U krijgt na uw operatie een formulier mee naar huis, waarin verdere leefregels en afspraken staan. Afhankelijk van uw ingreep/behandeling krijgt u leefregels mee over:

  • Hechtingen
  • Wondverzorging
  • Mobiliteit na uw ontslag
  • Bijzonderheden met betrekking tot leefregels en risicobewegingen
  • Medicatie
  • Controleafspraken

Let verder op het volgende

De eerste zes weken na de operatie

  • Niet auto rijden. Daarna wel, tenzij de behandelend arts anders beslist.
  • Géén geslachtsgemeenschap.

De eerste drie tot vier maanden na de operatie

  • Niet langdurig staan, slenteren, hardlopen.
  • Niet langdurig in een licht-voorovergebogen positie staan. Gebruik aan het aanrecht of de strijkplank een hoge kruk.
  • Niet onderuitgezakt zitten, maar rechtop of met steun in de rug (kussen).
  • Niet te lang achter elkaar zitten (langzaam opbouwen). probeer zoveel mogelijk draaibewegingen van de romp te vermijden. Het is beter om schouders en heupen tegelijk te draaien.
  • Geen bolle of holle rug maken, dus niet bukken.
  • Geen overstrekkende bewegingen met de armen maken, waardoor u de rug extra belast. niets dragen of tillen dat zwaarder is dan 5 kg.
  • Geen zware huishoudelijke activiteiten verrichten, bijvoorbeeld stofzuigen, bed opmaken, ramen wassen.
  • Niet op uw buik liggen.

De eerste negen maanden na de operatie

  • Niet sporten.

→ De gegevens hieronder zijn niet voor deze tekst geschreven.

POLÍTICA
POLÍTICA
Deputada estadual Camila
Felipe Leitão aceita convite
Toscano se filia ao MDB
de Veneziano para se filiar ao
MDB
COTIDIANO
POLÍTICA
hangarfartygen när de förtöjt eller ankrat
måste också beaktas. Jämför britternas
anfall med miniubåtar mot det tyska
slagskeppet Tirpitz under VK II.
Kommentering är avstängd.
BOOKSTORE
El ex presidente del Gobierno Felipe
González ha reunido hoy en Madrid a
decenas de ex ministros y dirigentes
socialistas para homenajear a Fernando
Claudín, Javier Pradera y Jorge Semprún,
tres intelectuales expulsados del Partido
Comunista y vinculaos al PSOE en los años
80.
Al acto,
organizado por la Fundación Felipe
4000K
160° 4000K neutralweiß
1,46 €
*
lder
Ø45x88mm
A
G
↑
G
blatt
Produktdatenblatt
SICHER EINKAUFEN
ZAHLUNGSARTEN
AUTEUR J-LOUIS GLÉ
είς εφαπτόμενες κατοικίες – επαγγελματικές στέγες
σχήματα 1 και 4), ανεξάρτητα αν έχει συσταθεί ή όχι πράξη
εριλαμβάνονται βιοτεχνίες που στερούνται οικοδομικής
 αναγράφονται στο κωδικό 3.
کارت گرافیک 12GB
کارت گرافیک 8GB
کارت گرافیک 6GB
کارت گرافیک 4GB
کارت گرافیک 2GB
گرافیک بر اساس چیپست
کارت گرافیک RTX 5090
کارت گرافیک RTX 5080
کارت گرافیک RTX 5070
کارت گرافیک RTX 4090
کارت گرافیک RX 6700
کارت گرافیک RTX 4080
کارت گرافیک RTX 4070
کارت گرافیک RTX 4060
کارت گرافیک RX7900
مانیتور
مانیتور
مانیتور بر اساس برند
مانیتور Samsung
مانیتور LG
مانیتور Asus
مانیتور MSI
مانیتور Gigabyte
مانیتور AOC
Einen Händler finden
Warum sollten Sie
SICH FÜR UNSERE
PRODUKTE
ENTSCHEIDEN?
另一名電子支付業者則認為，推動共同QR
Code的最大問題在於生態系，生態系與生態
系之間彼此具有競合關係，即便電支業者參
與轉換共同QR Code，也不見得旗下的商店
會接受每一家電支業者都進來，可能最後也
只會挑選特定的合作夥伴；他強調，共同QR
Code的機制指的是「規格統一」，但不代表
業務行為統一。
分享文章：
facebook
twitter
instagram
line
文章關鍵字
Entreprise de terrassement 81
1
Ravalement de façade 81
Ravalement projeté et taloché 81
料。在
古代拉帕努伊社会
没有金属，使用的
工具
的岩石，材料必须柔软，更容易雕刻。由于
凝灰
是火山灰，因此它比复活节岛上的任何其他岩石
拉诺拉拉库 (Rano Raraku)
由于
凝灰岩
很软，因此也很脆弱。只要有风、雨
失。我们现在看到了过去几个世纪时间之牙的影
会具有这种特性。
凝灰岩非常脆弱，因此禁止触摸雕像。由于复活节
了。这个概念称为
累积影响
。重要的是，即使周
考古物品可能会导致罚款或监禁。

De behandelend arts geeft aan wanneer dit weer mag.

Het rompkorset

Bij het dragen van het rompkorset moet u aan het volgende denken:

  • Loop thuis regelmatig.
  • Wissel zitten, lopen en liggen goed af.
  • Gebruik om te zitten een stoel op kniehoogte met eventueel een verstelbare rugleuning (bijvoorbeeld een tuinstoel).
  • neem bij problemen met het gipskorset rechtstreeks contact op met het Gips- en Wondbehandelcentrum,
print

Na de ingreep blijft u onder controle staan van de Sint Maartenskliniek.

Zes tot acht weken na de operatie

U komt 6 tot 8 weken na de operatie op de gipskamer om het gipskorset te wisselen. Dezelfde dag komt u ook op de polikliniek voor controle bij uw orthopeed. Er wordt een controle röntgenfoto gemaakt. Aan de hand van de foto en de bevindingen bepaalt de arts het verdere beleid.

Drie tot vier maanden na de operatie

U komt drie tot vier maanden na de operatie wederom op de polikliniek voor controle bij uw arts. Eerst wordt er een controle röntgenfoto gemaakt. Uw arts controleert de rug en beoordeelt de röntgenfoto. Daarna bespreekt de arts het resultaat en laat hij u weten of u kunt stoppen met het dragen van het korset. Tot slot bepaalt de arts wanneer hij u terug verwacht op de polikliniek voor verdere controle.